Sont également venus s’immiscer dans tout ça 3 Hackathons de respectivement 24, 36 et 48h. De quoi faire “comme les grands” et fournir du travail nuit et jour jusqu’à l’échéance du temps imparti. Éprouvant, mais grisant et gratifiant. J’ai adoré ces périodes d’immersion où le but était de rendre le meilleur travail possible en compétition gentillette avec les autres. Quatre prix étaient remis à l’issue de chaque Hackathon : meilleur pitch, meilleur design, meilleur fonctionnalité et grand vainqueur. J’ai pour ma part réussi à décrocher les 2 premiers lors des 2 premiers Hackathons. Une énorme satisfaction.

Écran de login de mon projet de Hackathon 3 à la Wild Code School : GamersCon

Durant ces 5 mois, je n’ai pas compté les heures : bien que les journées commençaient à 9h15 pour se terminer à 17h30, j’étais à l’école dès 8h30 et je fermais l’ordinateur à 23h30. Signe d’une grande passion pour le développement web, c’est le rythme que je me suis imposé dès le départ et que je n’ai pas quitté une seule fois en 5 mois.

Mais 5 mois, c’est à la fois long et court et quoiqu’il en soit, les inconnus du début deviennent des amis. Au même titre que des collègues, on passe plus de temps avec eux qu’avec notre propre famille et c’était d’autant plus vrai dans mon cas. Quelques amitiés sont donc irrémédiablement nées et j’ai eu la chance de tomber sur une promo de personnes qui partageaient leurs savoirs, qui aimaient donner et qui m’ont fait rire aux larmes (je sais — j’espère — qu’elles liront ces lignes et je tiens à les remercier une nouvelle fois pour tout ça). Et c’est une des forces supplémentaires de la WCS : pas de profs et de cours conventionnels, que des élèves qui s’entraident et 2 formateurs présents à la rescousse en cas de problème “majeur”.
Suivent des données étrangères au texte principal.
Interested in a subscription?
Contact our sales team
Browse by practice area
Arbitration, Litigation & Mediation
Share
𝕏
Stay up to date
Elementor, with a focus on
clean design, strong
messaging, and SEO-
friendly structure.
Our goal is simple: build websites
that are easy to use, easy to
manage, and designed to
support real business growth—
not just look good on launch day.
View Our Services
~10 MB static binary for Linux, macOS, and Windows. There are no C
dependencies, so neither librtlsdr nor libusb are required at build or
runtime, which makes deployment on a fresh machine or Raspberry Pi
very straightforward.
Je ne décrirais pas les 2 derniers jours qui n’appartiennent qu’à nous et sur lesquels on ne peut pas poser de mots puisqu’il faut les vivre pour les comprendre.
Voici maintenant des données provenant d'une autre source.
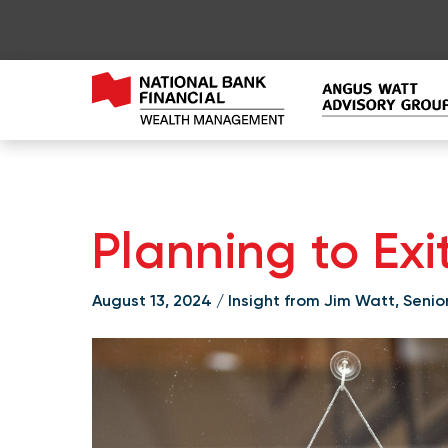
Planning to Exi
August 13, 2024 / Insight from Jim Watt, Seni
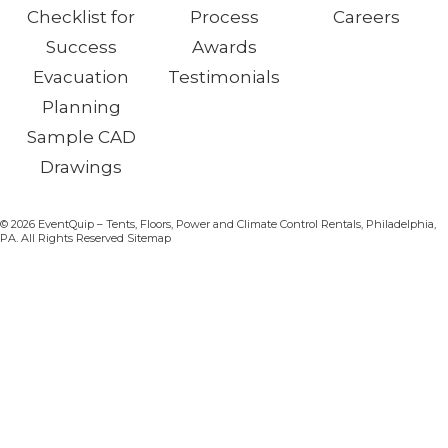
Checklist for
Process
Careers
Success
Awards
Evacuation
Testimonials
Planning
Sample CAD
Drawings
© 2026 EventQuip – Tents, Floors, Power and Climate Control Rentals, Philadelphia,
PA. All Rights Reserved Sitemap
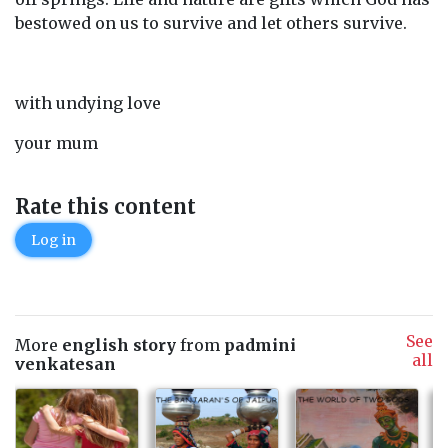
bestowed on us to survive and let others survive.
with undying love
your mum
Rate this content
Log in
See
More
english story
from
padmini
all
venkatesan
Aujourd’hui, je suis à quelques jours de démarrer mon premier stage, chez une startup parisienne spécialisée dans la vente de produits minceurs. Une nouvelle expérience avant le CDI que je suis plus qu’excité de débuter. Mon premier poste de développeur. Incroyable. Je n’en reviens toujours pas. L’ambition et le travail ont payé et si des personnes actuellement dans la même position que moi il y a 5 mois ont lu ces lignes et hésitent encore, en plus de les remercier, je les invite grandement à franchir le pas. J’ai repris les rênes de ma vie professionnelle à 29 ans, il n’était pas trop tard (d’autres élèves avaient d’ailleurs plus et sont comblés aujourd’hui). Même si ça n’a pas toujours été facile, je n’ai aucun regret. J’ai toujours aimé les jobs que j’ai exercés, mais d’ici quelques jours, je ne vais pas aller travailler : je vais aller m’amuser.